### Do this
Rewrite the listing below with each "common name" changed to "vernacular name", keeping every other line and word the same.

++++ Dataset excerpts

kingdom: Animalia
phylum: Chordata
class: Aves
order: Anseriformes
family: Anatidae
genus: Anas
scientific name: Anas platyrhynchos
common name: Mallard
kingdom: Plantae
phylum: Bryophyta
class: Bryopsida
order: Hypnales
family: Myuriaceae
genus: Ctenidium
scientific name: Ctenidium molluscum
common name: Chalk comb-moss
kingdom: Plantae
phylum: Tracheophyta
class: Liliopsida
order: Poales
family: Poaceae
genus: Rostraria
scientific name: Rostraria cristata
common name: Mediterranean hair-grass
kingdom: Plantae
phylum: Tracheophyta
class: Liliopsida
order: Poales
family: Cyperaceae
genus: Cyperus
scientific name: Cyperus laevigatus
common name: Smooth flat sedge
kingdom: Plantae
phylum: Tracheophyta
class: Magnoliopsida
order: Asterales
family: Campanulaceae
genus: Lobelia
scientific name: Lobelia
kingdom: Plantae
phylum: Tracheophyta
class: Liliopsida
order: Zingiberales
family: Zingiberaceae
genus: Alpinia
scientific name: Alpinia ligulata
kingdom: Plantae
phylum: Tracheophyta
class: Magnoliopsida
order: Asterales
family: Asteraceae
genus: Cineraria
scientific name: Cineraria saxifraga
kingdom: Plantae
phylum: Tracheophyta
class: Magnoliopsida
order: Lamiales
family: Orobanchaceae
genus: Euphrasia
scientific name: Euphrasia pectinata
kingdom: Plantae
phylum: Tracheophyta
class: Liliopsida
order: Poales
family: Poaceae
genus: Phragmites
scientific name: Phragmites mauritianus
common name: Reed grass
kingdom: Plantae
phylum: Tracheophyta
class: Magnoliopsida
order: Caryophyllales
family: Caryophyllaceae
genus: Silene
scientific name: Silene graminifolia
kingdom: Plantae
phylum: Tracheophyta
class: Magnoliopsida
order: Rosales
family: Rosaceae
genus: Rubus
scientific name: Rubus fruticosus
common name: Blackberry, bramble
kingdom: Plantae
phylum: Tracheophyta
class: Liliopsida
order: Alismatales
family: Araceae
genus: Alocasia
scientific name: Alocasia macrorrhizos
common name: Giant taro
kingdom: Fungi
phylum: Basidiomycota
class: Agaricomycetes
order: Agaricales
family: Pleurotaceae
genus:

++++++++

### The output
kingdom: Animalia
phylum: Chordata
class: Aves
order: Anseriformes
family: Anatidae
genus: Anas
scientific name: Anas platyrhynchos
vernacular name: Mallard
kingdom: Plantae
phylum: Bryophyta
class: Bryopsida
order: Hypnales
family: Myuriaceae
genus: Ctenidium
scientific name: Ctenidium molluscum
vernacular name: Chalk comb-moss
kingdom: Plantae
phylum: Tracheophyta
class: Liliopsida
order: Poales
family: Poaceae
genus: Rostraria
scientific name: Rostraria cristata
vernacular name: Mediterranean hair-grass
kingdom: Plantae
phylum: Tracheophyta
class: Liliopsida
order: Poales
family: Cyperaceae
genus: Cyperus
scientific name: Cyperus laevigatus
vernacular name: Smooth flat sedge
kingdom: Plantae
phylum: Tracheophyta
class: Magnoliopsida
order: Asterales
family: Campanulaceae
genus: Lobelia
scientific name: Lobelia
kingdom: Plantae
phylum: Tracheophyta
class: Liliopsida
order: Zingiberales
family: Zingiberaceae
genus: Alpinia
scientific name: Alpinia ligulata
kingdom: Plantae
phylum: Tracheophyta
class: Magnoliopsida
order: Asterales
family: Asteraceae
genus: Cineraria
scientific name: Cineraria saxifraga
kingdom: Plantae
phylum: Tracheophyta
class: Magnoliopsida
order: Lamiales
family: Orobanchaceae
genus: Euphrasia
scientific name: Euphrasia pectinata
kingdom: Plantae
phylum: Tracheophyta
class: Liliopsida
order: Poales
family: Poaceae
genus: Phragmites
scientific name: Phragmites mauritianus
vernacular name: Reed grass
kingdom: Plantae
phylum: Tracheophyta
class: Magnoliopsida
order: Caryophyllales
family: Caryophyllaceae
genus: Silene
scientific name: Silene graminifolia
kingdom: Plantae
phylum: Tracheophyta
class: Magnoliopsida
order: Rosales
family: Rosaceae
genus: Rubus
scientific name: Rubus fruticosus
vernacular name: Blackberry, bramble
kingdom: Plantae
phylum: Tracheophyta
class: Liliopsida
order: Alismatales
family: Araceae
genus: Alocasia
scientific name: Alocasia macrorrhizos
vernacular name: Giant taro
kingdom: Fungi
phylum: Basidiomycota
class: Agaricomycetes
order: Agaricales
family: Pleurotaceae
genus:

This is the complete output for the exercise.